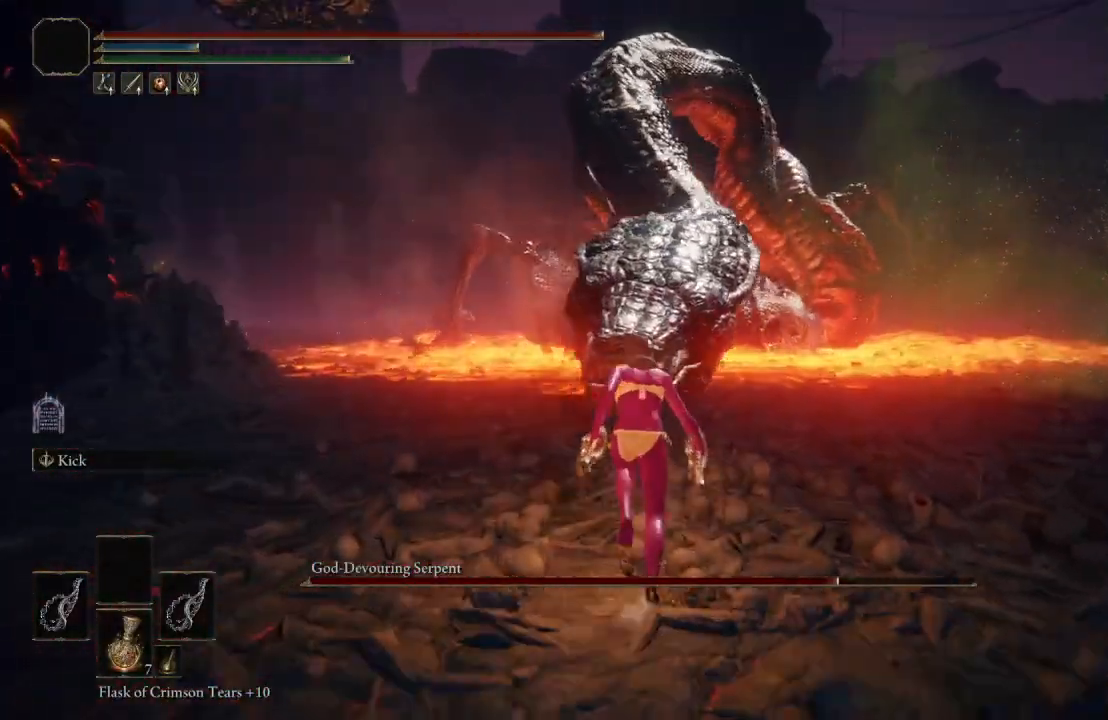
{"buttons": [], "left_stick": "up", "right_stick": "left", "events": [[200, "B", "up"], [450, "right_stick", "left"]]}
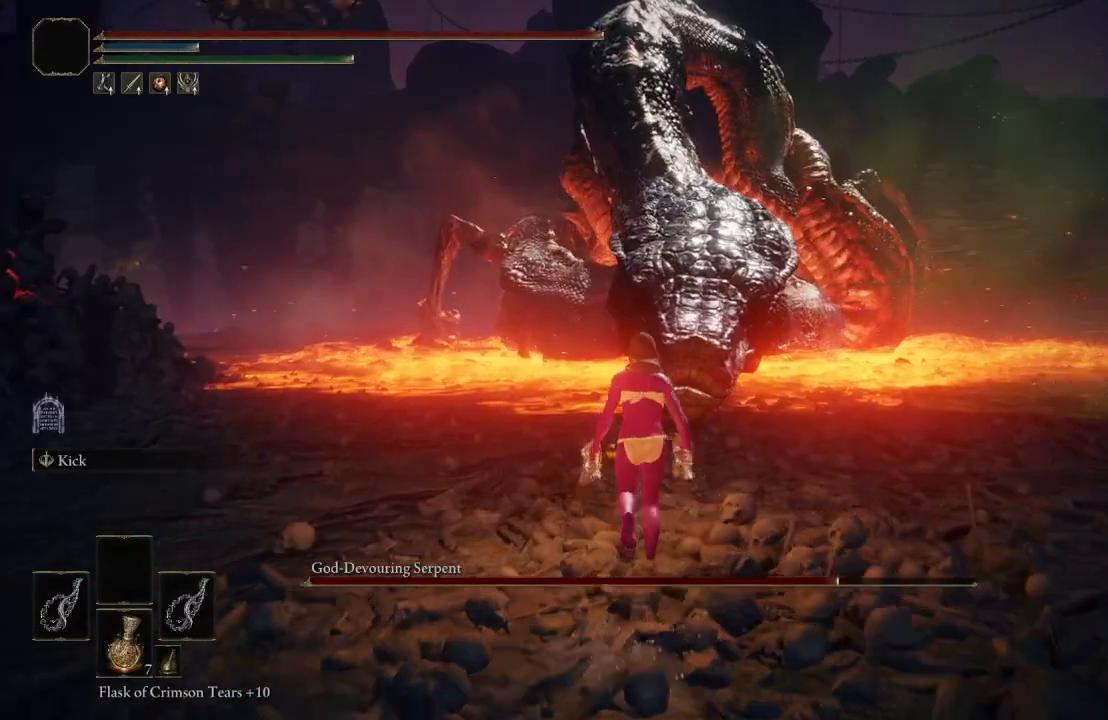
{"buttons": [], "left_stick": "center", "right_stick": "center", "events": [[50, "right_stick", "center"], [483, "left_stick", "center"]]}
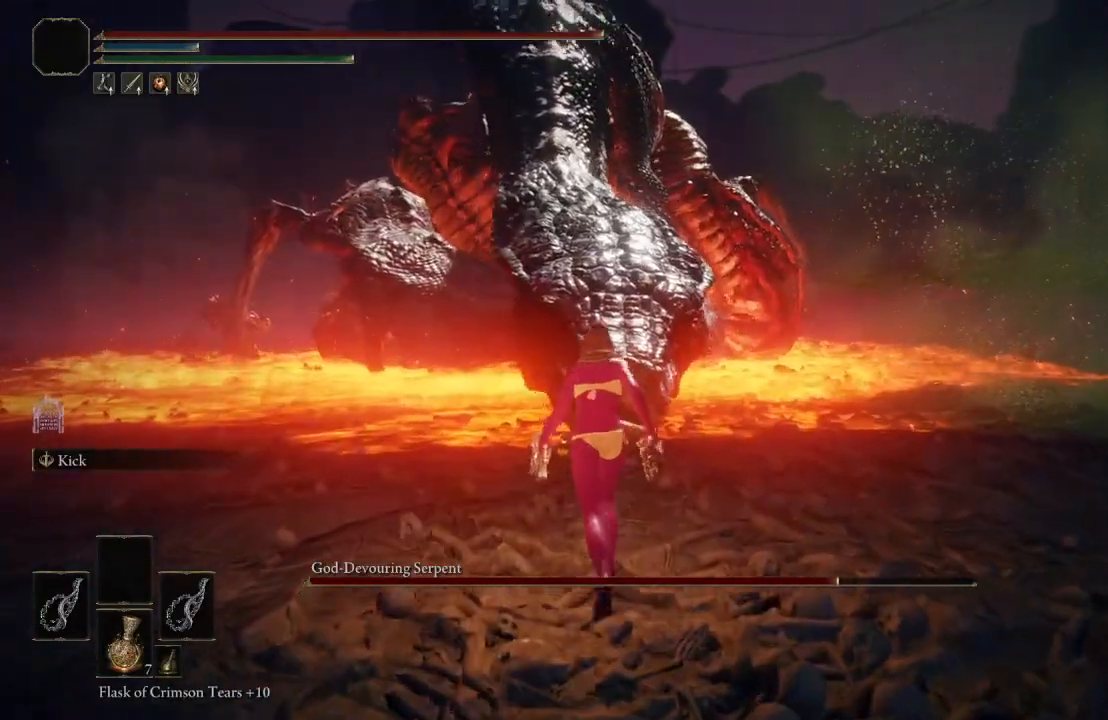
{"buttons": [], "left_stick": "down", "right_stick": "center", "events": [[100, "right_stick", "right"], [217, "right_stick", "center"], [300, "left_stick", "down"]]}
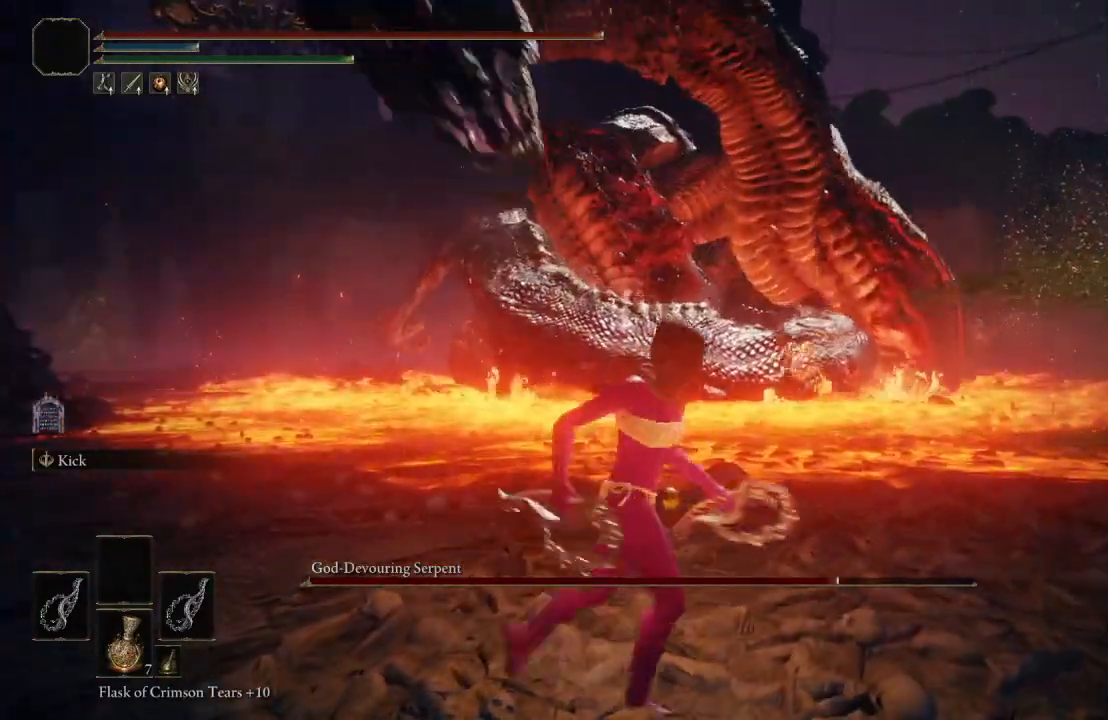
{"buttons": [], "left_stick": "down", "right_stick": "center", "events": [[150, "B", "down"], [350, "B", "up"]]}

* [PROBLEM DESCRIPTION] Would you repeat the listing word for word and skip every picture?

* [WRITTEN REPLY]
{"buttons": [], "left_stick": "up", "right_stick": "left", "events": [[200, "B", "up"], [450, "right_stick", "left"]]}
{"buttons": [], "left_stick": "center", "right_stick": "center", "events": [[50, "right_stick", "center"], [483, "left_stick", "center"]]}
{"buttons": [], "left_stick": "down", "right_stick": "center", "events": [[100, "right_stick", "right"], [217, "right_stick", "center"], [300, "left_stick", "down"]]}
{"buttons": [], "left_stick": "down", "right_stick": "center", "events": [[150, "B", "down"], [350, "B", "up"]]}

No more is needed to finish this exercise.